An Apologetical Explanation of the

Church as the People of God

Why is the Church called the People of God?

Behold, the days are coming, says the Lord, when I will make a new covenant with the house of Israel and the house of Judah…. I will put my law within them, and I will write it upon their hearts; and I will be their God, and they shall be my people.  (Jer 31:31-33)

You are a chosen race, a royal priesthood, a holy nation, God’s own people, that you may declare the wonderful deeds of him who called you out of darkness into his marvelous light.  Once you were no people but now you are God’s people; once you had not received mercy but now you have received mercy.  (1 Pt 2:9-10)


The Church, the congregation of all those who believe in Christ, is the People of God, which he himself bought with his Blood.  It is closely related to the assembly of Israel at Mount Sinai.  After setting the Israelites free from their bondage in Egypt, god made a covenant with Moses and the Israelites at Mount Sinai, promising that if they kept the covenant, they would be his Chosen People, a kingdom of priests and a holy nation.

In the New Covenant in Jesus Christ, God once again set his people free—and called upon all to become his disciples, thus forming the new People of God:

At all times and in every race God has given welcome to whosoever fears Him and does what is right (cf. Acts 10:35).  God, however, does not make men holy and save them merely as individuals, without bond or link between one another.  Rather has it pleased Him to bring men together as one people, a people which acknowledges Him in truth and serves Him in holiness.  He therefore chose the race of Israel as a people unto Himself.  With it He set up a covenant…. All these things, however, were done by way in preparation and as a figure of that new and perfect covenant, which was to be ratified by Christ…. Christ instituted this new covenant, the new testament, that is to say, in His Blood (cf. 1 Cor 11:25), calling together a people made up of Jew and gentile, making them one, not according to the flesh but in the Spirit.  (LG 9; cf.
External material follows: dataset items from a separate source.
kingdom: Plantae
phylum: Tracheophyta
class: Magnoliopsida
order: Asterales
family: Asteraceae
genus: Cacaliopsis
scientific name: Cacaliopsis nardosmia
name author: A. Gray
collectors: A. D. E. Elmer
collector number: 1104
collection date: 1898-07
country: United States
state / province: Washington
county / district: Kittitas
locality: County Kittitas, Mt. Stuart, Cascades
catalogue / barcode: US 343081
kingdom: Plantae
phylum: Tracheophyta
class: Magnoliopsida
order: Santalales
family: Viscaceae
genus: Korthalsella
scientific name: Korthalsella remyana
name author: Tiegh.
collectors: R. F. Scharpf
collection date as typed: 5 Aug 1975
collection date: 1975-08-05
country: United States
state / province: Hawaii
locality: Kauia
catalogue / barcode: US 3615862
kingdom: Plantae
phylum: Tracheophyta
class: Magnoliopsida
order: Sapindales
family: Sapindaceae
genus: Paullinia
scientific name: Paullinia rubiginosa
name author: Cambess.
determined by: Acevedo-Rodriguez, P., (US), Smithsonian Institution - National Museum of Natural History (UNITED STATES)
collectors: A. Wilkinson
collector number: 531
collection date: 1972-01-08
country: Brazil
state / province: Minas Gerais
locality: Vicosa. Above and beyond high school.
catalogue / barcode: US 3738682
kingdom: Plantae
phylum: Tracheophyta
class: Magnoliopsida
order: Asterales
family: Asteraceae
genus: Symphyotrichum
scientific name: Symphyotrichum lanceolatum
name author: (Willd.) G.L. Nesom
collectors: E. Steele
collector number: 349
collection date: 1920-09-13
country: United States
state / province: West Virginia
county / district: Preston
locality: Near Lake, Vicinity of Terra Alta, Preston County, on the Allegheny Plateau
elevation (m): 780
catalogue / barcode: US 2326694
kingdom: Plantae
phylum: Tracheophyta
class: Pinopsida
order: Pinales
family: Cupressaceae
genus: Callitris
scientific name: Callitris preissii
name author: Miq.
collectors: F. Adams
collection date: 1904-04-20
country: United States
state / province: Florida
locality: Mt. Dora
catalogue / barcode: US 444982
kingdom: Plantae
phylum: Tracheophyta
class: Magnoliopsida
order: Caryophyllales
CCC 804)

The People of God have several identifying characteristics.  God calls together his people from among all peoples of the earth.  They become members by faith and Baptism, and have Christ himself as their head.  they possess dignity and freedom as children of God, living according to the new commandment of love and carrying out his sacred mission within the world by virtue of their vocation as a priestly, prophetic, and royal people.  Finally, God’s people are destined for eternal glory in Heaven.  (Cf. CCC 782-786, 802, 1141, 1268)

The Catechism addresses this question in paragraph 781.